WHAT THIS TASK INVOLVES: Switch every "Transcribe" in the items below to "Write out" and leave the rest of the lines untouched.

(Excerpt from a dataset)
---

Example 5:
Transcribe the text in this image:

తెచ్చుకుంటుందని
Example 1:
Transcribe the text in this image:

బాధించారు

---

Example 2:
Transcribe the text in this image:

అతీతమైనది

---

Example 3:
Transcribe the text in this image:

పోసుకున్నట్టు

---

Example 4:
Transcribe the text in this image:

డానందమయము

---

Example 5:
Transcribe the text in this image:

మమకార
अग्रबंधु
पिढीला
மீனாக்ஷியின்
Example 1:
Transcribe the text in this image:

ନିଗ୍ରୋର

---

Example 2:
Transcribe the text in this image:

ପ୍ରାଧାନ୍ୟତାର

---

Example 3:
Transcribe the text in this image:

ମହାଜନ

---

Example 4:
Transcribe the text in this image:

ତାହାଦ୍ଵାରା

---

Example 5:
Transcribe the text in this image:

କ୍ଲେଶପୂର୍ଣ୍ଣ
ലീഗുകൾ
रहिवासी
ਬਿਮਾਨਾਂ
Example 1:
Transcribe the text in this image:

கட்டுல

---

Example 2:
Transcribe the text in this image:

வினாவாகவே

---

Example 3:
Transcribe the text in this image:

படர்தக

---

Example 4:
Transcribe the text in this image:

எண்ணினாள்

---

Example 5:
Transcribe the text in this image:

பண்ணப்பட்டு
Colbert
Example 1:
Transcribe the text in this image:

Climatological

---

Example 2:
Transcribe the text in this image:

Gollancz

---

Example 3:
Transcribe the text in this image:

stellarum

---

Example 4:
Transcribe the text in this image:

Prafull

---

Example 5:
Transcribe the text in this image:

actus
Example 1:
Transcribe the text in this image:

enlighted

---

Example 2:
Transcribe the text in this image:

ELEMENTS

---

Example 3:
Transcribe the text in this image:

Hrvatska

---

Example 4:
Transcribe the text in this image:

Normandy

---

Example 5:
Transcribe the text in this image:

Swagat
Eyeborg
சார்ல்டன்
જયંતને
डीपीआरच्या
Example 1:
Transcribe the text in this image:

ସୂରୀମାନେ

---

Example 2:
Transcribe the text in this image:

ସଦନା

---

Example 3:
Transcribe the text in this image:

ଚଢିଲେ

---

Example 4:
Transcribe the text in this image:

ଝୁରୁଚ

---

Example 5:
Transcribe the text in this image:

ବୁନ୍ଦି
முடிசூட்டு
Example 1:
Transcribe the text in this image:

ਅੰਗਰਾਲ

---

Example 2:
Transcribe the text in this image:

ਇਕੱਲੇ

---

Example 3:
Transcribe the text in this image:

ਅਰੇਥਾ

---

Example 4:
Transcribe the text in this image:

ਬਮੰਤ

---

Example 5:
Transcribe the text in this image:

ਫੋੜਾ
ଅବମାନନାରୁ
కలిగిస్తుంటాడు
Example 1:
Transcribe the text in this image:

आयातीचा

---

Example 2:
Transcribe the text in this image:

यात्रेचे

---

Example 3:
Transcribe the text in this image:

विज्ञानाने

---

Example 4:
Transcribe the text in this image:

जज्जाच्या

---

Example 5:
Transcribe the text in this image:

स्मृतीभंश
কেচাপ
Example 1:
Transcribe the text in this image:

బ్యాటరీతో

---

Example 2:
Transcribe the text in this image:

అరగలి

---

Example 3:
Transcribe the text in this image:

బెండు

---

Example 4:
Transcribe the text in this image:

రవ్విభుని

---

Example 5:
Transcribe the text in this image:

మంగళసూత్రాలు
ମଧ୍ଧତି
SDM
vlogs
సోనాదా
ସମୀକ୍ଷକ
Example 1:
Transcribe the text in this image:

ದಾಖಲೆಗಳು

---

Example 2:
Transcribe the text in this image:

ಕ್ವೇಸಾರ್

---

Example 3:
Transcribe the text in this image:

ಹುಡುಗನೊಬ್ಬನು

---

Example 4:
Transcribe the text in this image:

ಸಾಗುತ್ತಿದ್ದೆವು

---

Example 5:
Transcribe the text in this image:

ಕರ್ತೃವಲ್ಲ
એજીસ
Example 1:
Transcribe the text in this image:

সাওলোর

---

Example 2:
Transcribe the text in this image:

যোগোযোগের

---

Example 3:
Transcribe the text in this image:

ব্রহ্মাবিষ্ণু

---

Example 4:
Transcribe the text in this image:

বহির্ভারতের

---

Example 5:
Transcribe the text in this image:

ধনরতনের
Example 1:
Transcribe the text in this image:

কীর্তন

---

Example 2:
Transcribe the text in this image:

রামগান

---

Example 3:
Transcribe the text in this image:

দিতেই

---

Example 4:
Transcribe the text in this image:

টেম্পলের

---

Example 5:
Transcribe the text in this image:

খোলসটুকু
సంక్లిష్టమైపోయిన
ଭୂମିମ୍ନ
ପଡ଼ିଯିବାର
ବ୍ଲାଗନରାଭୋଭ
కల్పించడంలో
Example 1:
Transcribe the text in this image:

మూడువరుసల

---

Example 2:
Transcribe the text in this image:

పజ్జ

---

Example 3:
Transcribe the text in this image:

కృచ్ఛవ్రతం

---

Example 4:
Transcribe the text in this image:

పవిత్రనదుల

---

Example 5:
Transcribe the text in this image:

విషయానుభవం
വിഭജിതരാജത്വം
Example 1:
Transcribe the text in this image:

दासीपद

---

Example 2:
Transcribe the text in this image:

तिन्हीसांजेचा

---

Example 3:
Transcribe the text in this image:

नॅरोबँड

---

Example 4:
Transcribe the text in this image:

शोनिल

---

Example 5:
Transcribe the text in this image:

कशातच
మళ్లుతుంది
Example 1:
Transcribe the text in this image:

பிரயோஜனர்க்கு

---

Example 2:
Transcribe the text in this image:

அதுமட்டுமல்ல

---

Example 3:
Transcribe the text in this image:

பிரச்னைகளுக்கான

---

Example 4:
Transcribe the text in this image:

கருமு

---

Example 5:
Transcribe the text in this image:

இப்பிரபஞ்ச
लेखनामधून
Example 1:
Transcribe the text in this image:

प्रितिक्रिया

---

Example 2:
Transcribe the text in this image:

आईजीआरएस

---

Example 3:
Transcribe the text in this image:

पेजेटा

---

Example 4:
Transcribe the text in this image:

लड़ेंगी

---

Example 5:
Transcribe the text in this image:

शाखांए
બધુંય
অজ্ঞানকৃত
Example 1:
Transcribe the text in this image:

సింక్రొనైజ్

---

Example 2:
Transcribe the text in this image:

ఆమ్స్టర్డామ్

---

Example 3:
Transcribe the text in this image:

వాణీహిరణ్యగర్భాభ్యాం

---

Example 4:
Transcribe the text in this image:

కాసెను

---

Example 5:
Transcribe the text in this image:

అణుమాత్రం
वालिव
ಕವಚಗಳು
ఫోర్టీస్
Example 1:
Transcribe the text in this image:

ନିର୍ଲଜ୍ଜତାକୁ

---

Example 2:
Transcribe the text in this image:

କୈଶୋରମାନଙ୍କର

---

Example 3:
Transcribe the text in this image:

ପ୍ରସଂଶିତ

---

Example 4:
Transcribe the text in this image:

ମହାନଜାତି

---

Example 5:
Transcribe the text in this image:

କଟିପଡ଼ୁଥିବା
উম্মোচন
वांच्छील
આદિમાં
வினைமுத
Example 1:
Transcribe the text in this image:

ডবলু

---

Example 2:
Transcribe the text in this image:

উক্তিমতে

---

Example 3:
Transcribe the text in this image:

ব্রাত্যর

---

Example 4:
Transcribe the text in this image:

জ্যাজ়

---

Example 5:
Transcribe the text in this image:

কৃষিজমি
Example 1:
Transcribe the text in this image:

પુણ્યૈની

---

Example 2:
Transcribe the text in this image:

WORKED SOLUTION:
---

Example 5:
Write out the text in this image:

తెచ్చుకుంటుందని
Example 1:
Write out the text in this image:

బాధించారు

---

Example 2:
Write out the text in this image:

అతీతమైనది

---

Example 3:
Write out the text in this image:

పోసుకున్నట్టు

---

Example 4:
Write out the text in this image:

డానందమయము

---

Example 5:
Write out the text in this image:

మమకార
अग्रबंधु
पिढीला
மீனாக்ஷியின்
Example 1:
Write out the text in this image:

ନିଗ୍ରୋର

---

Example 2:
Write out the text in this image:

ପ୍ରାଧାନ୍ୟତାର

---

Example 3:
Write out the text in this image:

ମହାଜନ

---

Example 4:
Write out the text in this image:

ତାହାଦ୍ଵାରା

---

Example 5:
Write out the text in this image:

କ୍ଲେଶପୂର୍ଣ୍ଣ
ലീഗുകൾ
रहिवासी
ਬਿਮਾਨਾਂ
Example 1:
Write out the text in this image:

கட்டுல

---

Example 2:
Write out the text in this image:

வினாவாகவே

---

Example 3:
Write out the text in this image:

படர்தக

---

Example 4:
Write out the text in this image:

எண்ணினாள்

---

Example 5:
Write out the text in this image:

பண்ணப்பட்டு
Colbert
Example 1:
Write out the text in this image:

Climatological

---

Example 2:
Write out the text in this image:

Gollancz

---

Example 3:
Write out the text in this image:

stellarum

---

Example 4:
Write out the text in this image:

Prafull

---

Example 5:
Write out the text in this image:

actus
Example 1:
Write out the text in this image:

enlighted

---

Example 2:
Write out the text in this image:

ELEMENTS

---

Example 3:
Write out the text in this image:

Hrvatska

---

Example 4:
Write out the text in this image:

Normandy

---

Example 5:
Write out the text in this image:

Swagat
Eyeborg
சார்ல்டன்
જયંતને
डीपीआरच्या
Example 1:
Write out the text in this image:

ସୂରୀମାନେ

---

Example 2:
Write out the text in this image:

ସଦନା

---

Example 3:
Write out the text in this image:

ଚଢିଲେ

---

Example 4:
Write out the text in this image:

ଝୁରୁଚ

---

Example 5:
Write out the text in this image:

ବୁନ୍ଦି
முடிசூட்டு
Example 1:
Write out the text in this image:

ਅੰਗਰਾਲ

---

Example 2:
Write out the text in this image:

ਇਕੱਲੇ

---

Example 3:
Write out the text in this image:

ਅਰੇਥਾ

---

Example 4:
Write out the text in this image:

ਬਮੰਤ

---

Example 5:
Write out the text in this image:

ਫੋੜਾ
ଅବମାନନାରୁ
కలిగిస్తుంటాడు
Example 1:
Write out the text in this image:

आयातीचा

---

Example 2:
Write out the text in this image:

यात्रेचे

---

Example 3:
Write out the text in this image:

विज्ञानाने

---

Example 4:
Write out the text in this image:

जज्जाच्या

---

Example 5:
Write out the text in this image:

स्मृतीभंश
কেচাপ
Example 1:
Write out the text in this image:

బ్యాటరీతో

---

Example 2:
Write out the text in this image:

అరగలి

---

Example 3:
Write out the text in this image:

బెండు

---

Example 4:
Write out the text in this image:

రవ్విభుని

---

Example 5:
Write out the text in this image:

మంగళసూత్రాలు
ମଧ୍ଧତି
SDM
vlogs
సోనాదా
ସମୀକ୍ଷକ
Example 1:
Write out the text in this image:

ದಾಖಲೆಗಳು

---

Example 2:
Write out the text in this image:

ಕ್ವೇಸಾರ್

---

Example 3:
Write out the text in this image:

ಹುಡುಗನೊಬ್ಬನು

---

Example 4:
Write out the text in this image:

ಸಾಗುತ್ತಿದ್ದೆವು

---

Example 5:
Write out the text in this image:

ಕರ್ತೃವಲ್ಲ
એજીસ
Example 1:
Write out the text in this image:

সাওলোর

---

Example 2:
Write out the text in this image:

যোগোযোগের

---

Example 3:
Write out the text in this image:

ব্রহ্মাবিষ্ণু

---

Example 4:
Write out the text in this image:

বহির্ভারতের

---

Example 5:
Write out the text in this image:

ধনরতনের
Example 1:
Write out the text in this image:

কীর্তন

---

Example 2:
Write out the text in this image:

রামগান

---

Example 3:
Write out the text in this image:

দিতেই

---

Example 4:
Write out the text in this image:

টেম্পলের

---

Example 5:
Write out the text in this image:

খোলসটুকু
సంక్లిష్టమైపోయిన
ଭୂମିମ୍ନ
ପଡ଼ିଯିବାର
ବ୍ଲାଗନରାଭୋଭ
కల్పించడంలో
Example 1:
Write out the text in this image:

మూడువరుసల

---

Example 2:
Write out the text in this image:

పజ్జ

---

Example 3:
Write out the text in this image:

కృచ్ఛవ్రతం

---

Example 4:
Write out the text in this image:

పవిత్రనదుల

---

Example 5:
Write out the text in this image:

విషయానుభవం
വിഭജിതരാജത്വം
Example 1:
Write out the text in this image:

दासीपद

---

Example 2:
Write out the text in this image:

तिन्हीसांजेचा

---

Example 3:
Write out the text in this image:

नॅरोबँड

---

Example 4:
Write out the text in this image:

शोनिल

---

Example 5:
Write out the text in this image:

कशातच
మళ్లుతుంది
Example 1:
Write out the text in this image:

பிரயோஜனர்க்கு

---

Example 2:
Write out the text in this image:

அதுமட்டுமல்ல

---

Example 3:
Write out the text in this image:

பிரச்னைகளுக்கான

---

Example 4:
Write out the text in this image:

கருமு

---

Example 5:
Write out the text in this image:

இப்பிரபஞ்ச
लेखनामधून
Example 1:
Write out the text in this image:

प्रितिक्रिया

---

Example 2:
Write out the text in this image:

आईजीआरएस

---

Example 3:
Write out the text in this image:

पेजेटा

---

Example 4:
Write out the text in this image:

लड़ेंगी

---

Example 5:
Write out the text in this image:

शाखांए
બધુંય
অজ্ঞানকৃত
Example 1:
Write out the text in this image:

సింక్రొనైజ్

---

Example 2:
Write out the text in this image:

ఆమ్స్టర్డామ్

---

Example 3:
Write out the text in this image:

వాణీహిరణ్యగర్భాభ్యాం

---

Example 4:
Write out the text in this image:

కాసెను

---

Example 5:
Write out the text in this image:

అణుమాత్రం
वालिव
ಕವಚಗಳು
ఫోర్టీస్
Example 1:
Write out the text in this image:

ନିର୍ଲଜ୍ଜତାକୁ

---

Example 2:
Write out the text in this image:

କୈଶୋରମାନଙ୍କର

---

Example 3:
Write out the text in this image:

ପ୍ରସଂଶିତ

---

Example 4:
Write out the text in this image:

ମହାନଜାତି

---

Example 5:
Write out the text in this image:

କଟିପଡ଼ୁଥିବା
উম্মোচন
वांच्छील
આદિમાં
வினைமுத
Example 1:
Write out the text in this image:

ডবলু

---

Example 2:
Write out the text in this image:

উক্তিমতে

---

Example 3:
Write out the text in this image:

ব্রাত্যর

---

Example 4:
Write out the text in this image:

জ্যাজ়

---

Example 5:
Write out the text in this image:

কৃষিজমি
Example 1:
Write out the text in this image:

પુણ્યૈની

---

Example 2:
Write out the text in this image:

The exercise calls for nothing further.